VIII
Quando no dia 10 de fevereiro de 1912
Santos recebeu a dolorosa notícia da morte do grande e inesquecível brasileiro, o barão de Rio Branco, o luto em respeito a esse grande homem
alastrou-se por toda a parte. Além de outras demonstrações de pesar, os teatros foram fechados; recolhiam-se ao silêncio as diversões costumeiras:o
pranto era geral.
No dia 11, o Coliseu reabriu as suas portas, dando isso lugar a um
conflito naquele teatro. Muitos populares opuseram-se a esse alvitre da Empresa Cinematográfica: queriam que o luto se prolongasse por mais dias.
Foi essa oposição uma demonstração do respeito e carinho que os brasileiros consagravam e consagram à memória do ilustre morto.
Passado isto, voltemos as vistas para a casa da Rua Senador Feijó, 278,
antigo, onde reinava alegria, pois ali dava-se um enlace matrimonial, revestido de todas as galas, nada faltando para a completa felicidade dos
nubentes.
Terminado o ato das bodas nupciais, os convivas retiravam-se, deixando os noivos, por certo, no
início da lua-de-mel, entre carícias, doces afagos e tudo quanto consta do rol da noite de núpcias. Mas, egoísta de sua honra, como é e deve ser
todo o homem, o noivo Francisco Venâncio dos Santos pôs em dúvida a virgindade de sua noiva, Maria Luiza da Conceição. Desesperado, aturdido,
julgando-se vilmente traído, fere a noiva, deixando-a entregue aos cuidados da Santa Casa de Misericórdia, que, solícita,
socorreu a vítima do infortúnio, a esposa da necrópole...
Venâncio evadiu-se.
No dia seguinte ao deste desastre social, a natureza presenteou-nos com um
ciclone, ocasionando desastres no mar, sofrendo muito a Ponta da Praia e o Itararé. Alguns embarcadiços e viajantes
em pequenas embarcações foram vítimas dessa tempestade.
Cessou a tempestade dos elementos e surgiu outra em casa de Pedro Tabarula, que, furioso devido à
grande quantidade de álcool ingerido, amarrou de pés e mãos a amante, Raphaela Sacaneja, de 22 anos, cortou-lhe os cabelos e os supercílios. Assim,
defeituando a pobre Sacaneja, Pedro tirou uma desforra gratuita, pois a sua amante, segundo diziam, era uma verdadeira escrava dos seus caprichos e
de uma fidelidade a toda prova.
.................................................................

*Dados de pontos-chave humanos*.

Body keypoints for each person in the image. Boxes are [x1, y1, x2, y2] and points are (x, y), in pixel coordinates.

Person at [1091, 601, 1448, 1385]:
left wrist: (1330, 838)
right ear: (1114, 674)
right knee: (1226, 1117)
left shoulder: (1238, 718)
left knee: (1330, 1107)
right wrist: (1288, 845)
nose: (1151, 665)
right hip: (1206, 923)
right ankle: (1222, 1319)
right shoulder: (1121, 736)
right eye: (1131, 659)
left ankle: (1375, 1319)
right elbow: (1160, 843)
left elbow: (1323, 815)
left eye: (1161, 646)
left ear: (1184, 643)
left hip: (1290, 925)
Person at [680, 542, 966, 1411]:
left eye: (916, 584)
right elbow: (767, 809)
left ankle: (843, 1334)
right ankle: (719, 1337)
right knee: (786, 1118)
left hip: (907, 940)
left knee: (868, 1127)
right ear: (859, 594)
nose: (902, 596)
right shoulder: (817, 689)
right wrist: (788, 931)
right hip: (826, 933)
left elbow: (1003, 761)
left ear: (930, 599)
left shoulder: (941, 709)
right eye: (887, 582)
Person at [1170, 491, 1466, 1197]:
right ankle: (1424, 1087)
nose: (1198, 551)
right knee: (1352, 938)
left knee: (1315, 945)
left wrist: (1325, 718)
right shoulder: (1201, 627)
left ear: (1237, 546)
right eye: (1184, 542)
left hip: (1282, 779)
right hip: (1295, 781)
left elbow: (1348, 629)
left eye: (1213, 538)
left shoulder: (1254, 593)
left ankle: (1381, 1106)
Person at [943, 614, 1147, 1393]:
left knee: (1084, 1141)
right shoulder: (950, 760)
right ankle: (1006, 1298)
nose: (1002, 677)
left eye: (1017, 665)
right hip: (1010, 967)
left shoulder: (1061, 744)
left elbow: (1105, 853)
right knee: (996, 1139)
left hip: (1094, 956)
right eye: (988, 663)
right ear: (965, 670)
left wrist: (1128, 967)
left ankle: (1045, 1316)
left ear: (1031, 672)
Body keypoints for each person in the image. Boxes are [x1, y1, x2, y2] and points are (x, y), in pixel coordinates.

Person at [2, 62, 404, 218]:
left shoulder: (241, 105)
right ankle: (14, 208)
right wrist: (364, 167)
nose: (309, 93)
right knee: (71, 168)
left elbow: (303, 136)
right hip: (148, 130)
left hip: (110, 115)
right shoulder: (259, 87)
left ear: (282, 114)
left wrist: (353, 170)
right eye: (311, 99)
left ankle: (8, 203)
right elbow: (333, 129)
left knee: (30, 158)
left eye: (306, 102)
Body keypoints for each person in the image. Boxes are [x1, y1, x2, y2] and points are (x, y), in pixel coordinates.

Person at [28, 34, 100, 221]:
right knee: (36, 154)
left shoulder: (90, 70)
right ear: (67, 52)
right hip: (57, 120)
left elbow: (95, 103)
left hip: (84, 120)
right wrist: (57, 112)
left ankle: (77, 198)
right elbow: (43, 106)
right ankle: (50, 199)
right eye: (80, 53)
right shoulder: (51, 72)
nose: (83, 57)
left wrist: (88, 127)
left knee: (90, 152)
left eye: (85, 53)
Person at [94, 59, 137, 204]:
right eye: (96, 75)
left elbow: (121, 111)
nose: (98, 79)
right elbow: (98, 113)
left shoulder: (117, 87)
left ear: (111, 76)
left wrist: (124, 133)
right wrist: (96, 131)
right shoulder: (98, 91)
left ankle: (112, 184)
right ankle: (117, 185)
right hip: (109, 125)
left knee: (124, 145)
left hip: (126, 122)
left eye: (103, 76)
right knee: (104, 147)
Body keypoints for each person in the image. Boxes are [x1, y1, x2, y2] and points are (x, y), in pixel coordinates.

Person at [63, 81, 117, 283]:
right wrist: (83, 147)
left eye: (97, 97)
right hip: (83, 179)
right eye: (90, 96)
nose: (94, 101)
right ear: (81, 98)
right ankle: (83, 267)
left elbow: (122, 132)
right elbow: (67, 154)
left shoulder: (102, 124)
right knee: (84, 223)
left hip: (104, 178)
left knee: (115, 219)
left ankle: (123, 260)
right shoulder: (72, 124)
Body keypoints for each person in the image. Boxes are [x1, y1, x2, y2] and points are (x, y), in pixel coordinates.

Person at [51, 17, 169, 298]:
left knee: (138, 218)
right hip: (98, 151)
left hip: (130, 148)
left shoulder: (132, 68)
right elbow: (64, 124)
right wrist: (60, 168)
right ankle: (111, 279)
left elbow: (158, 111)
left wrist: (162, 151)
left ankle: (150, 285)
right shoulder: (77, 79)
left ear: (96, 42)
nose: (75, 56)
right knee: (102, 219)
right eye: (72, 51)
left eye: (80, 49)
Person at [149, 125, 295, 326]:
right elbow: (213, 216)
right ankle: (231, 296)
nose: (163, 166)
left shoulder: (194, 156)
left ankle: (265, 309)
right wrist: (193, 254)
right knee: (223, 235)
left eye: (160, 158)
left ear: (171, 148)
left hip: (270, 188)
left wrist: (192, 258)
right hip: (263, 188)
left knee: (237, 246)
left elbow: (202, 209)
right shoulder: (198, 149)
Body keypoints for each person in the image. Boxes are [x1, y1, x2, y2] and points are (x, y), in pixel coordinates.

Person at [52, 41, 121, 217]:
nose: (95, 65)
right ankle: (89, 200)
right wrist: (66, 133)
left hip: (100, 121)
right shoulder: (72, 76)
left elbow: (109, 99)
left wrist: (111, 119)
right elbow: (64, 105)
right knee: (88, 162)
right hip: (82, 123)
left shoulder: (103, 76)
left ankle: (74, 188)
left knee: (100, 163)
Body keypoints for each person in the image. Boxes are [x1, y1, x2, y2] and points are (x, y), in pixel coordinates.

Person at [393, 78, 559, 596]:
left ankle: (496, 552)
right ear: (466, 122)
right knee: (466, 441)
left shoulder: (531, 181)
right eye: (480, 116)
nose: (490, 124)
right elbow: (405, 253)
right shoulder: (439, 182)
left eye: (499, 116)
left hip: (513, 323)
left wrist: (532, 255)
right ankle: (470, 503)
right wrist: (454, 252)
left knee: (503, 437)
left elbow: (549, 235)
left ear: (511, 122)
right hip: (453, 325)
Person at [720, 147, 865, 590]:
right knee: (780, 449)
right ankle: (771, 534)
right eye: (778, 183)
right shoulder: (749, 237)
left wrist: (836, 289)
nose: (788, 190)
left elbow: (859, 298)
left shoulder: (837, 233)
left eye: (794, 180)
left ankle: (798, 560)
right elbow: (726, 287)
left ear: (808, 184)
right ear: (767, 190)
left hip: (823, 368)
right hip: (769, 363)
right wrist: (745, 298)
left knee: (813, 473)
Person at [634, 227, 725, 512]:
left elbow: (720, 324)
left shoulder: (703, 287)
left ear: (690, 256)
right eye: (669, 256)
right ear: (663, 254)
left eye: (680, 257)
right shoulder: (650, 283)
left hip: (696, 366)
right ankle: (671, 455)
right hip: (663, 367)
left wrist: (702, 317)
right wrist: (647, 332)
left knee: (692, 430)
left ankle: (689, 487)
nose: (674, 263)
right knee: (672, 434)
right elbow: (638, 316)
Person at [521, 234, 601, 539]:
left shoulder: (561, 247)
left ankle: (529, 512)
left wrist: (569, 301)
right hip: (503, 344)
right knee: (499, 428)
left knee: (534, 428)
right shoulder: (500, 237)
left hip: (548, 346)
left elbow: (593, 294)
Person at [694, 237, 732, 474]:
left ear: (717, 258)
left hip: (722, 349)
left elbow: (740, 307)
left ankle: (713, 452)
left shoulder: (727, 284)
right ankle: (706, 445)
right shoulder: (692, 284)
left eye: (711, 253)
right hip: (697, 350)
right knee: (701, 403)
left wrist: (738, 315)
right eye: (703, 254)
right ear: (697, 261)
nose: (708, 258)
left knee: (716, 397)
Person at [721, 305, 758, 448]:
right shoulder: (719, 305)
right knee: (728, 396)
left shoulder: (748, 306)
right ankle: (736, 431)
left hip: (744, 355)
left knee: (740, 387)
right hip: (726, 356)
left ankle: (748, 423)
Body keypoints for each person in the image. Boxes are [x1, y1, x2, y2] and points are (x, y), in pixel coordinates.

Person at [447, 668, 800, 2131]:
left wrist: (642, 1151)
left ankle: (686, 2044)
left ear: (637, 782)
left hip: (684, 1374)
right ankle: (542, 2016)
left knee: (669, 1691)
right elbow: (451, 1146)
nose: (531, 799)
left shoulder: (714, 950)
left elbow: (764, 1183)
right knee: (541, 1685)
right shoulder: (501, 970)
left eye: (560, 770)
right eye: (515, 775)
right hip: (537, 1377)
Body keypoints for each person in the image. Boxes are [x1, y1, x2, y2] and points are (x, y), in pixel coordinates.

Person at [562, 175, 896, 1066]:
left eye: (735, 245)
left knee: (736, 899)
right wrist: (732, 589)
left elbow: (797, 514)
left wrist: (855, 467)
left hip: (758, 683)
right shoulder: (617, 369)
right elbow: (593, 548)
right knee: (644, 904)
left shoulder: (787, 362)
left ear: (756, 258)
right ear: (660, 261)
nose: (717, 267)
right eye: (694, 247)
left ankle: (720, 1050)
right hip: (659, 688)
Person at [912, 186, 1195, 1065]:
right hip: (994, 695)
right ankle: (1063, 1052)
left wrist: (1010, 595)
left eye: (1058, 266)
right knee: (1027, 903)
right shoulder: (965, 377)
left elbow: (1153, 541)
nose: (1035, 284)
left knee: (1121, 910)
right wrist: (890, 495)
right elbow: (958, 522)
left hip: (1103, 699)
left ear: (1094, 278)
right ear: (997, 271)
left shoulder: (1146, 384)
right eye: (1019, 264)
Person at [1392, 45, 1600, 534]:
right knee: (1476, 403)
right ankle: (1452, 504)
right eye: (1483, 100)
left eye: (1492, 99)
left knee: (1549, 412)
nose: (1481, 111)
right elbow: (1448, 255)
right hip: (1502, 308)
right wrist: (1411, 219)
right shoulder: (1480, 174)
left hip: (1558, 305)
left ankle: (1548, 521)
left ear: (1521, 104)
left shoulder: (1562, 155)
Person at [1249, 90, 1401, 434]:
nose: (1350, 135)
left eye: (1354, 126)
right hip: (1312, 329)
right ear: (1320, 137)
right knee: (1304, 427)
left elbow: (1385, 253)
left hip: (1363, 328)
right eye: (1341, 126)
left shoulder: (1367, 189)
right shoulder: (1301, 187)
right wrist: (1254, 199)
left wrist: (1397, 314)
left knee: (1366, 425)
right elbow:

*TAREFA PROPOSTA*.
De acordo com o trecho selecionado, em que data Santos recebeu a notícia da morte do barão de Rio Branco? Os registros provêm de uma fonte distinta da do trecho selecionado.

*RESPOSTA ESCRITA*.
Em 10 de fevereiro de 1912.